** Document segment **
▼

Let’s look how the data is stored now. This is a 2-d numpy array. Row numbers correspond to internal user ids in dataset.

[39]:
# feature names (array columns)
dense_features_dataset.user_features.names
[39]:
('age', 'occupation')
[40]:
# example of stored features for 5 users
dense_features_dataset.user_features.values[:5]
[40]:
array([[ 1., 10.],
       [56., 16.],
       [25., 15.],
       [45.,  7.],
       [25., 20.]], dtype=float32)

Feeding features to models

Now we can just fit model using prepared dataset. For this we choose models that have support for using features in training (e.g. iALS, LightFM, DSSM, PopularInCategory).

[41]:
model = ImplicitALSWrapperModel(AlternatingLeastSquares(10, num_threads=32))
model.fit(dense_features_dataset)
100%|██████████| 1/1 [00:00<00:00, 17.08it/s]
[41]:
<rectools.models.implicit_als.ImplicitALSWrapperModel at 0x7f6fe355bf10>
[42]:
model = ImplicitALSWrapperModel(AlternatingLeastSquares(10, num_threads=32))
model.fit(sparse_features_dataset)

▲

** Data extract **
▼

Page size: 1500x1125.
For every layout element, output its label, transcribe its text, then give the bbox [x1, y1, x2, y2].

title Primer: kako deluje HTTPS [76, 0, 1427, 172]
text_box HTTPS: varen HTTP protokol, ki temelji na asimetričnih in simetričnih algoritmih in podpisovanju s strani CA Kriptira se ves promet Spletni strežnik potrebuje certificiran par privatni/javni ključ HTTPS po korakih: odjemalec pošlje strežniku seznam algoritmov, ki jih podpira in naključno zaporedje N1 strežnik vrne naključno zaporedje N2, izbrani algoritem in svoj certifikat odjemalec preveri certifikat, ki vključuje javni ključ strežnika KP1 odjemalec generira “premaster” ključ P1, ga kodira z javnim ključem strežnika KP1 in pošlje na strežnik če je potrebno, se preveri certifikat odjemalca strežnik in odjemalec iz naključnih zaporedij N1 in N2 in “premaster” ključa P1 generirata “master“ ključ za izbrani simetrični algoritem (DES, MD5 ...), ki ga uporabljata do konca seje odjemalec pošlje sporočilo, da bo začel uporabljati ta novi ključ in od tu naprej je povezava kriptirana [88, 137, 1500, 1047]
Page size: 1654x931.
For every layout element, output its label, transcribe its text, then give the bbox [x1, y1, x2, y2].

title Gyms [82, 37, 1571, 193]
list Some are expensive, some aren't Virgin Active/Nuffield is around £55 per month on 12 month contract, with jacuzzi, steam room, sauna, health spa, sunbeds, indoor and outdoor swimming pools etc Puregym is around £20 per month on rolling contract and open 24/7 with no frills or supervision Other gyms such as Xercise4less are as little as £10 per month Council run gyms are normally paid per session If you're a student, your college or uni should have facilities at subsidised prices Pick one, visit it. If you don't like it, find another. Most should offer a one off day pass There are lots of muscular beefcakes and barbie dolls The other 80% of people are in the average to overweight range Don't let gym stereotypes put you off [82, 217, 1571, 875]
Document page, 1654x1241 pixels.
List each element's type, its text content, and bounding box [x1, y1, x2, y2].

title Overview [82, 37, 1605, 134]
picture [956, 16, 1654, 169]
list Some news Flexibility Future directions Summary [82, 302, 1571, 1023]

▲

** Things to do **
- A) In the notebook excerpt on feeding features to models, what do the row numbers of the 2-d numpy array correspond to?
- B) Extend the notebook excerpt on feeding features to models, picking up right after its final line.
The records were taken from a separate source.

** Responses to the exercise **
- A) Internal user ids in the dataset.

- B)
/data/home/dmtikhono1/git_project/RecTools/rectools/dataset/features.py:399: UserWarning: Converting sparse features to dense array may cause MemoryError
  warnings.warn("Converting sparse features to dense array may cause MemoryError")
100%|██████████| 1/1 [00:00<00:00, 12.94it/s]
[42]:
<rectools.models.implicit_als.ImplicitALSWrapperModel at 0x7f6fe355be10>

Final notes

  • If model requires features in a specific format, it will convert them under the hood. This is why we can get a warning, fitting iALS with sparse features. Model fits anyway, just remember about possible memory problems

  • LightFM and DSSM prefer one-hot-encoded features. So it is a good idea to binarize all direct features and make them categorical. But you can also try to apply MinMaxScaler to direct values.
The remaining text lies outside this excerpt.